Coins can generally be cleaned in a variety of ways. They can be cleaned with a soft toothbrush dipped in a mild soap and water. They can also be soaked in a cup of white vinegar with a tablespoon of salt dissolved in it, for example. Muriatic acid can be used to clean coins that are covered with a grimy crust. You have to be careful cleaning coins, especially when you're using strong chemicals such as acids. You can easily wipe the details off a coin and turn it into a worthless piece of metal.
Choose a well-ventilated area to work in. Muriatic acid fumes can cause lung damage. They are both toxic and corrosive (see resources). Protect yourself with long-sleeved shirt and pants, closed shoes or boots, rubber gloves and safety goggles.

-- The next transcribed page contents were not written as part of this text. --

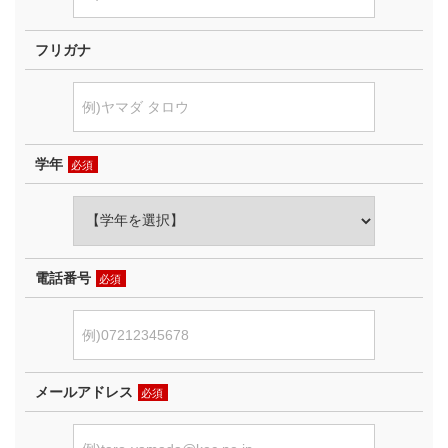
フリガナ
学年
必須
電話番号
必須
メールアドレス
必須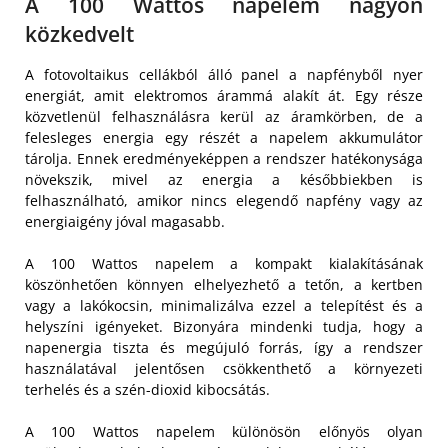
A 100 Wattos napelem nagyon
közkedvelt
A fotovoltaikus cellákból álló panel a napfényből nyer
energiát, amit elektromos árammá alakít át. Egy része
közvetlenül felhasználásra kerül az áramkörben, de a
felesleges energia egy részét a napelem akkumulátor
tárolja. Ennek eredményeképpen a rendszer hatékonysága
növekszik, mivel az energia a későbbiekben is
felhasználható, amikor nincs elegendő napfény vagy az
energiaigény jóval magasabb.
A 100 Wattos napelem a kompakt kialakításának
köszönhetően könnyen elhelyezhető a tetőn, a kertben
vagy a lakókocsin, minimalizálva ezzel a telepítést és a
helyszíni igényeket. Bizonyára mindenki tudja, hogy a
napenergia tiszta és megújuló forrás, így a rendszer
használatával jelentősen csökkenthető a környezeti
terhelés és a szén-dioxid kibocsátás.
A 100 Wattos napelem különösön előnyös olyan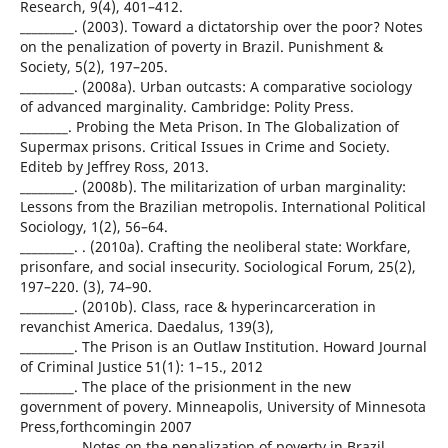
Research, 9(4), 401–412.
_________. (2003). Toward a dictatorship over the poor? Notes
on the penalization of poverty in Brazil. Punishment &
Society, 5(2), 197–205.
_________. (2008a). Urban outcasts: A comparative sociology
of advanced marginality. Cambridge: Polity Press.
________. Probing the Meta Prison. In The Globalization of
Supermax prisons. Critical Issues in Crime and Society.
Editeb by Jeffrey Ross, 2013.
_________. (2008b). The militarization of urban marginality:
Lessons from the Brazilian metropolis. International Political
Sociology, 1(2), 56–64.
_________. . (2010a). Crafting the neoliberal state: Workfare,
prisonfare, and social insecurity. Sociological Forum, 25(2),
197–220. (3), 74–90.
_________. (2010b). Class, race & hyperincarceration in
revanchist America. Daedalus, 139(3),
_________. The Prison is an Outlaw Institution. Howard Journal
of Criminal Justice 51(1): 1–15., 2012
_________. The place of the prisionment in the new
government of povery. Minneapolis, University of Minnesota
Press,forthcomingin 2007
_________. Notes on the penalization of poverty in Brazil.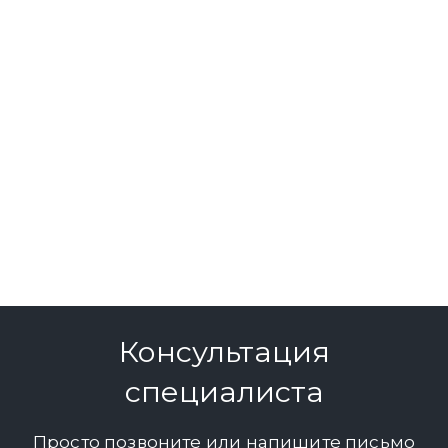
Консультация
специалиста
Просто позвоните или напишите письмо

Dilute the muriatic acid with water in a small plastic bowl. Pour the water in the bowl first. Then pour the acid in slowly so it doesn't splash. Use one part acid to 20 parts water. Carefully stir the solution with a plastic spoon.
Place the coins in the diluted muriatic acid to clean them. After the bubbling stops -- it can take a half minute to as long as a couple minutes -- remove the coins from the bowl. Rinse them well with clean water.
Mix up a solution of baking soda and water in a clean plastic bowl. Use one part soda to three parts water. Place the coins in the solution for 24 hours.
Remove the clean coins from the soda water and rinse them with clean water. Then, dry them with a soft cloth.
Things You'll Need
- Muriatic acid
- Long-sleeved shirt and pants
- Closed shoes or boots
- Rubber gloves
- Safety goggles
- Small plastic bowl
- Plastic spoon
- Baking soda
- Soft cloth
You can use the leftover muriatic acid to clean more coins.
Muriatic acid- which is also called hydrochloric acid- is a corrosive chemical. It should be used with extreme care.
Never pour water into muriatic acid. Always pour the acid into the water.
According to anythinganywhere.com, (see resources), it's okay to clean gold, platinum, silver, iron and nickel coins with acid. Copper, brass, zinc, tin and aluminum are all on the "No" list.